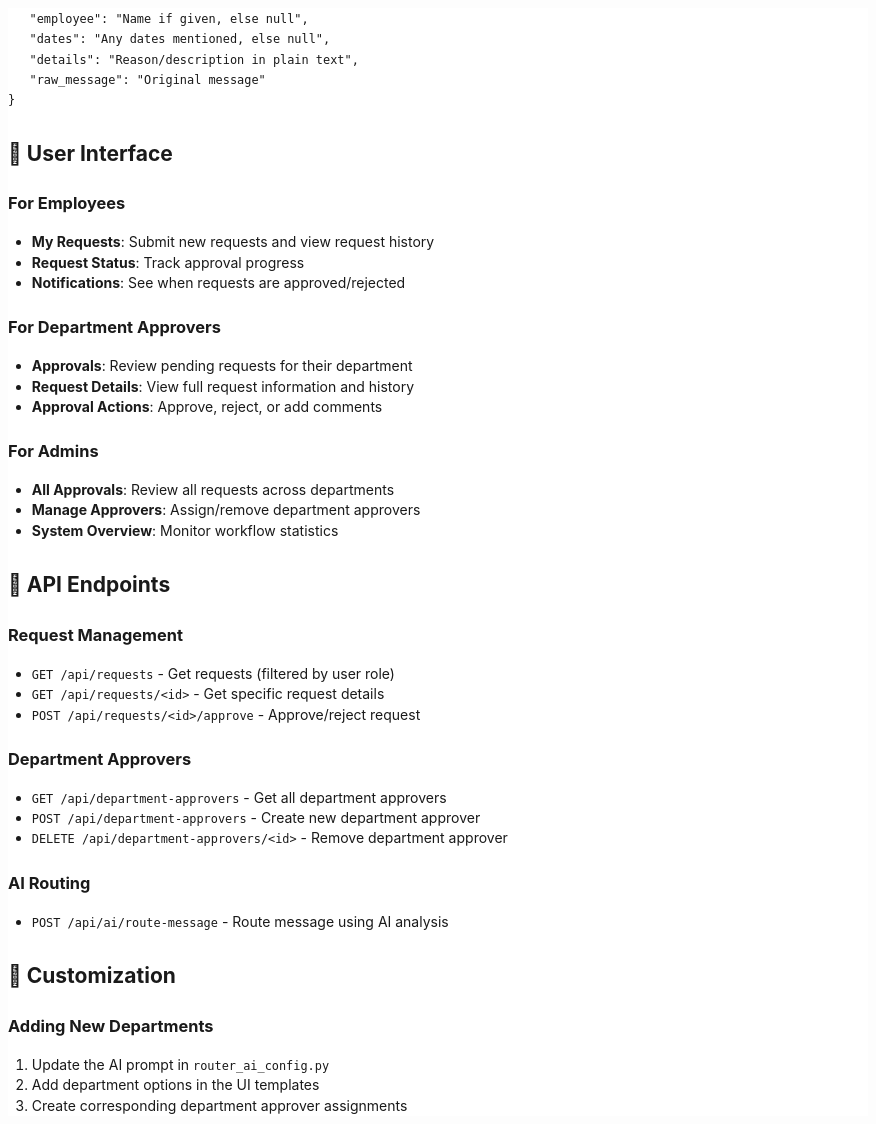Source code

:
 ```
   "employee": "Name if given, else null",
   "dates": "Any dates mentioned, else null",
   "details": "Reason/description in plain text",
   "raw_message": "Original message"
}
```

## 📱 User Interface

### For Employees

- **My Requests**: Submit new requests and view request history
- **Request Status**: Track approval progress
- **Notifications**: See when requests are approved/rejected

### For Department Approvers

- **Approvals**: Review pending requests for their department
- **Request Details**: View full request information and history
- **Approval Actions**: Approve, reject, or add comments

### For Admins

- **All Approvals**: Review all requests across departments
- **Manage Approvers**: Assign/remove department approvers
- **System Overview**: Monitor workflow statistics

## 🔧 API Endpoints

### Request Management

- `GET /api/requests` - Get requests (filtered by user role)
- `GET /api/requests/<id>` - Get specific request details
- `POST /api/requests/<id>/approve` - Approve/reject request

### Department Approvers

- `GET /api/department-approvers` - Get all department approvers
- `POST /api/department-approvers` - Create new department approver
- `DELETE /api/department-approvers/<id>` - Remove department approver

### AI Routing

- `POST /api/ai/route-message` - Route message using AI analysis

## 🎨 Customization

### Adding New Departments

1. Update the AI prompt in `router_ai_config.py`
2. Add department options in the UI templates
3. Create corresponding department approver assignments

+++

● ASSIGNMENT
Filter the records above for the string "Review" and copy each matching line.

● YOUR RESPONSE
- **Approvals**: Review pending requests for their department
- **All Approvals**: Review all requests across departments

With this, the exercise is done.